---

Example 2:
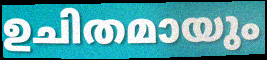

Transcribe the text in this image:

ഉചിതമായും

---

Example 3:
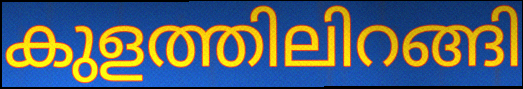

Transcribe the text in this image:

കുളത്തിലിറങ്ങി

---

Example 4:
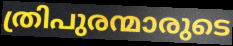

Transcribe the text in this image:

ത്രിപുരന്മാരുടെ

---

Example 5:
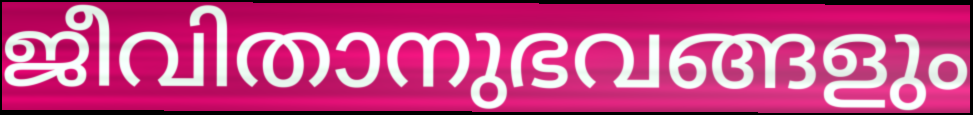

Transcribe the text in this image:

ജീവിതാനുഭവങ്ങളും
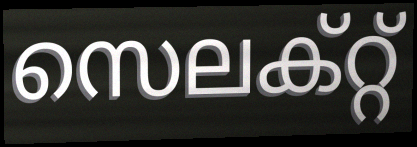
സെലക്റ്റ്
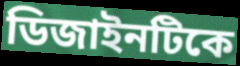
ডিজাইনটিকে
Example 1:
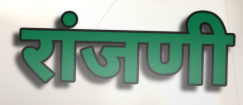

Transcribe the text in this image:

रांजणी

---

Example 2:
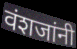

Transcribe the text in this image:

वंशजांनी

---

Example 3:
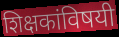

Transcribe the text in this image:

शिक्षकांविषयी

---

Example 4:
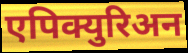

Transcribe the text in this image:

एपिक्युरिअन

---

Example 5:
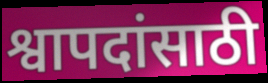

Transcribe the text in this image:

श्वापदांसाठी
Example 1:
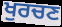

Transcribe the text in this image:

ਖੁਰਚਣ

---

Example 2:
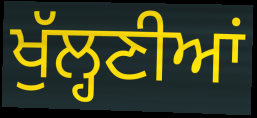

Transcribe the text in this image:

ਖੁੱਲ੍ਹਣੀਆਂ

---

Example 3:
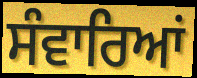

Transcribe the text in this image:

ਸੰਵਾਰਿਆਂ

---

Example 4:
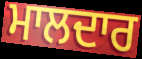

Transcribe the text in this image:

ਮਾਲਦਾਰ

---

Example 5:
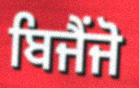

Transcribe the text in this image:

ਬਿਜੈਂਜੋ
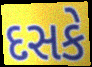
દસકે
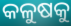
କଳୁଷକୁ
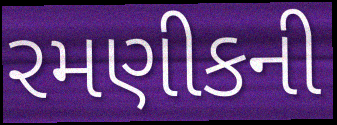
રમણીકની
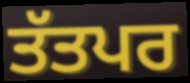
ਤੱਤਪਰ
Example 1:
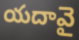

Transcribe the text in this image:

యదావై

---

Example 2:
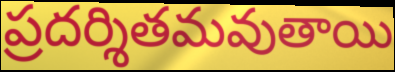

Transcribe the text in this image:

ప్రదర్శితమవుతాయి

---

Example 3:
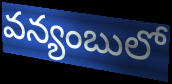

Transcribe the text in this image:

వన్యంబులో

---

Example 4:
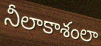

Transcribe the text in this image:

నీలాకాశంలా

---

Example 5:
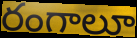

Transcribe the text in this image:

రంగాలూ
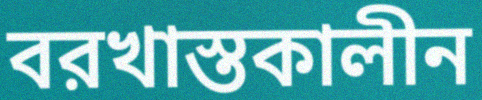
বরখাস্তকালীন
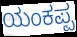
★ ★ ★ ★ ★ ★ ★
Your objective: No images belong in the copy. Transcribe every record exactly.

Output for this task:
---

Example 2:

Transcribe the text in this image:

ഉചിതമായും

---

Example 3:

Transcribe the text in this image:

കുളത്തിലിറങ്ങി

---

Example 4:

Transcribe the text in this image:

ത്രിപുരന്മാരുടെ

---

Example 5:

Transcribe the text in this image:

ജീവിതാനുഭവങ്ങളും
സെലക്റ്റ്
ডিজাইনটিকে
Example 1:

Transcribe the text in this image:

रांजणी

---

Example 2:

Transcribe the text in this image:

वंशजांनी

---

Example 3:

Transcribe the text in this image:

शिक्षकांविषयी

---

Example 4:

Transcribe the text in this image:

एपिक्युरिअन

---

Example 5:

Transcribe the text in this image:

श्वापदांसाठी
Example 1:

Transcribe the text in this image:

ਖੁਰਚਣ

---

Example 2:

Transcribe the text in this image:

ਖੁੱਲ੍ਹਣੀਆਂ

---

Example 3:

Transcribe the text in this image:

ਸੰਵਾਰਿਆਂ

---

Example 4:

Transcribe the text in this image:

ਮਾਲਦਾਰ

---

Example 5:

Transcribe the text in this image:

ਬਿਜੈਂਜੋ
દસકે
କଳୁଷକୁ
રમણીકની
ਤੱਤਪਰ
Example 1:

Transcribe the text in this image:

యదావై

---

Example 2:

Transcribe the text in this image:

ప్రదర్శితమవుతాయి

---

Example 3:

Transcribe the text in this image:

వన్యంబులో

---

Example 4:

Transcribe the text in this image:

నీలాకాశంలా

---

Example 5:

Transcribe the text in this image:

రంగాలూ
বরখাস্তকালীন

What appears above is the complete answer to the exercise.